Screening of potential biomarkers in peripheral blood of patients with depression based on weighted gene co-expression network analysis and machine learning algorithms

Front Psychiatry. 2022 Oct 17:13:1009911. doi: 10.3389/fpsyt.2022.1009911. eCollection 2022.

Abstract

Background: The prevalence of depression has been increasing worldwide in recent years, posing a heavy burden on patients and society. However, the diagnostic and therapeutic tools available for this disease are inadequate. Therefore, this research focused on the identification of potential biomarkers in the peripheral blood of patients with depression.

Methods: The expression dataset GSE98793 of depression was provided by the Gene Expression Omnibus (GEO) (https://www.ncbi.nlm.nih.gov/gds). Initially, differentially expressed genes (DEGs) were detected in GSE98793. Subsequently, the most relevant modules for depression were screened according to weighted gene co-expression network analysis (WGCNA). Finally, the identified DEGs were mapped to the WGCNA module genes to obtain the intersection genes. In addition, Gene Ontology (GO), Disease Ontology (DO), and Kyoto Encyclopedia of Genes and Genomes (KEGG) functional enrichment analyses were conducted on these genes. Moreover, biomarker screening was carried out by protein-protein interaction (PPI) network construction of intersection genes on the basis of various machine learning algorithms. Furthermore, the gene set enrichment analysis (GSEA), immune function analysis, transcription factor (TF) analysis, and the prediction of the regulatory mechanism were collectively performed on the identified biomarkers. In addition, we also estimated the clinical diagnostic ability of the obtained biomarkers, and performed Mfuzz expression pattern clustering and functional enrichment of the most potential biomarkers to explore their regulatory mechanisms. Finally, we also perform biomarker-related drug prediction.

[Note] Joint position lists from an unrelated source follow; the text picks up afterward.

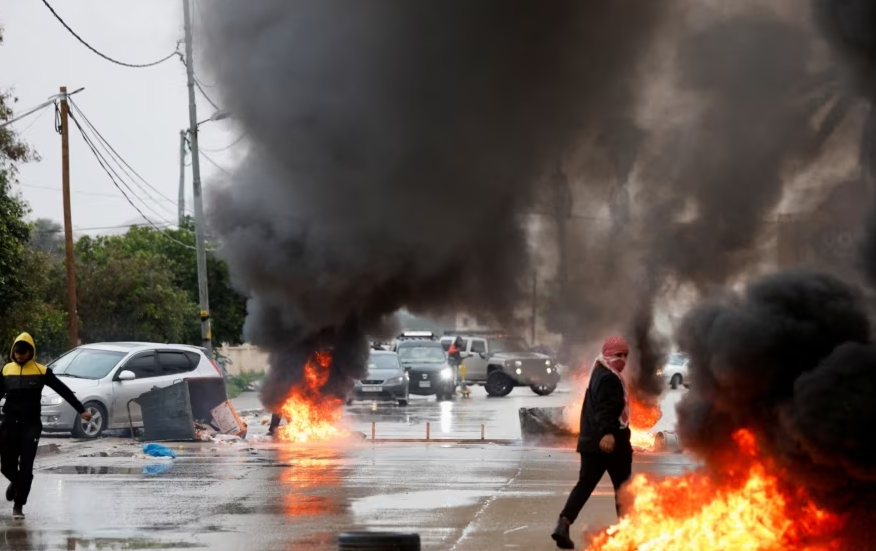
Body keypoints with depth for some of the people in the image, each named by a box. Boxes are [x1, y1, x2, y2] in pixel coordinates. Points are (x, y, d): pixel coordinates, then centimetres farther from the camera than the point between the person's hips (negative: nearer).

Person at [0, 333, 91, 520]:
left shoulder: (42, 371, -2)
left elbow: (64, 391, 2)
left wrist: (81, 410, 0)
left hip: (31, 425, -2)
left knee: (26, 467, -8)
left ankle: (18, 506, 0)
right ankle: (16, 482, 41)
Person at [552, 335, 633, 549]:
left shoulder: (599, 374, 19)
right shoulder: (609, 378, -13)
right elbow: (606, 409, -28)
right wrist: (608, 433, -40)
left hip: (590, 441, 9)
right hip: (611, 441, -9)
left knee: (585, 483, 2)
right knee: (622, 485, 6)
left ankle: (563, 524, -14)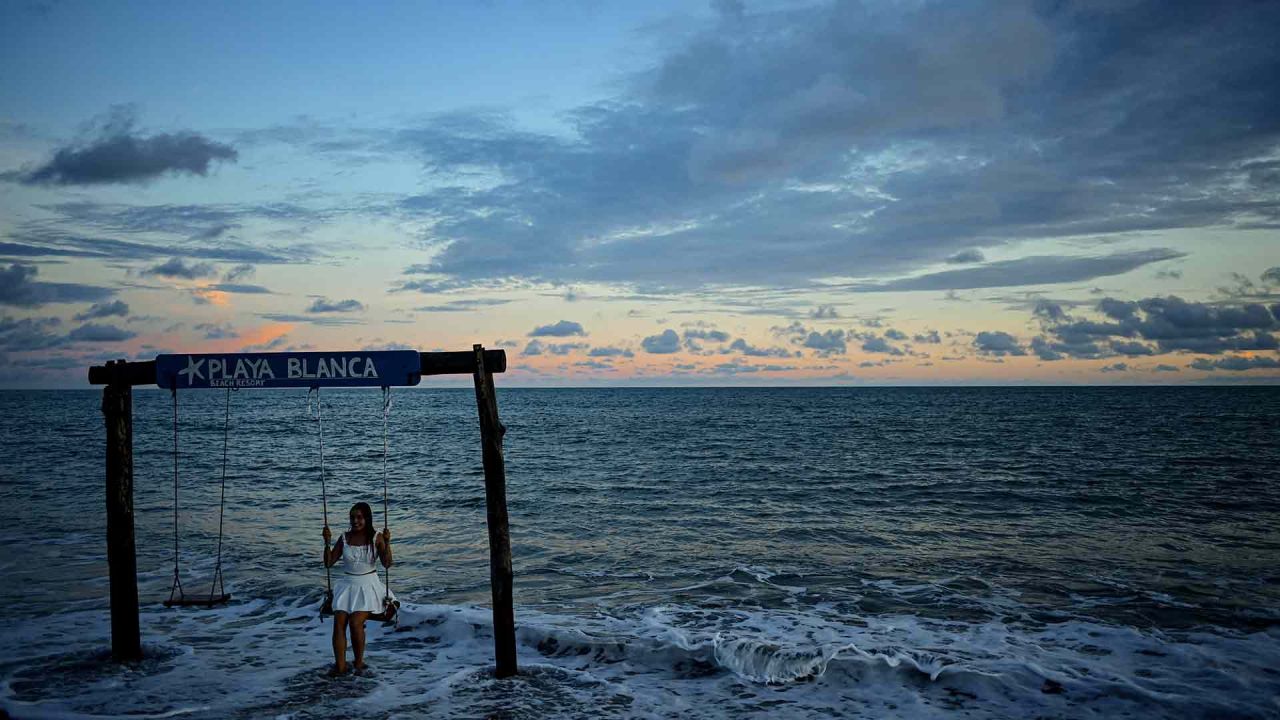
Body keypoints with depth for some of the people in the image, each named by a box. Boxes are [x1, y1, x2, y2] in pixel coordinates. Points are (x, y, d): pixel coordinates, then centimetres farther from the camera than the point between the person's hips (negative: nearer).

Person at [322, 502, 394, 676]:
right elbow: (329, 562, 4)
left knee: (355, 623, -19)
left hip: (368, 585, -3)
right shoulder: (344, 538, 5)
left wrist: (387, 543, -25)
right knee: (339, 623, -15)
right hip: (347, 585, 3)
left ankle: (359, 663, 1)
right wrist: (327, 542, -9)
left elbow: (387, 564, -12)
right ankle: (340, 666, -7)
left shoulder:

Results: Differential analysis was used for obtaining a total of 550 DEGs and WGCNA for obtaining 1,194 significant genes. Intersection analysis of the two yielded 140 intersection genes. Biological functional analysis indicated that these genes had a major role in inflammation-related bacterial infection pathways and cardiovascular diseases such as atherosclerosis. Subsequently, the genes S100A12, SERPINB2, TIGIT, GRB10, and LHFPL2 in peripheral serum were identified as depression biomarkers by using machine learning algorithms. Among them, S100A12 is the most valuable biomarker for clinical diagnosis. Finally, antidepressants, including disodium selenite and eplerenone, were predicted.

Conclusion: The genes S100A12, TIGIT, SERPINB2, GRB10, and LHFPL2 in peripheral serum are viable diagnostic biomarkers for depression. and contribute to the diagnosis and prevention of depression in clinical practice.

Keywords: biomarkers; blood; depression; machine learning; weighted correlation network analysis.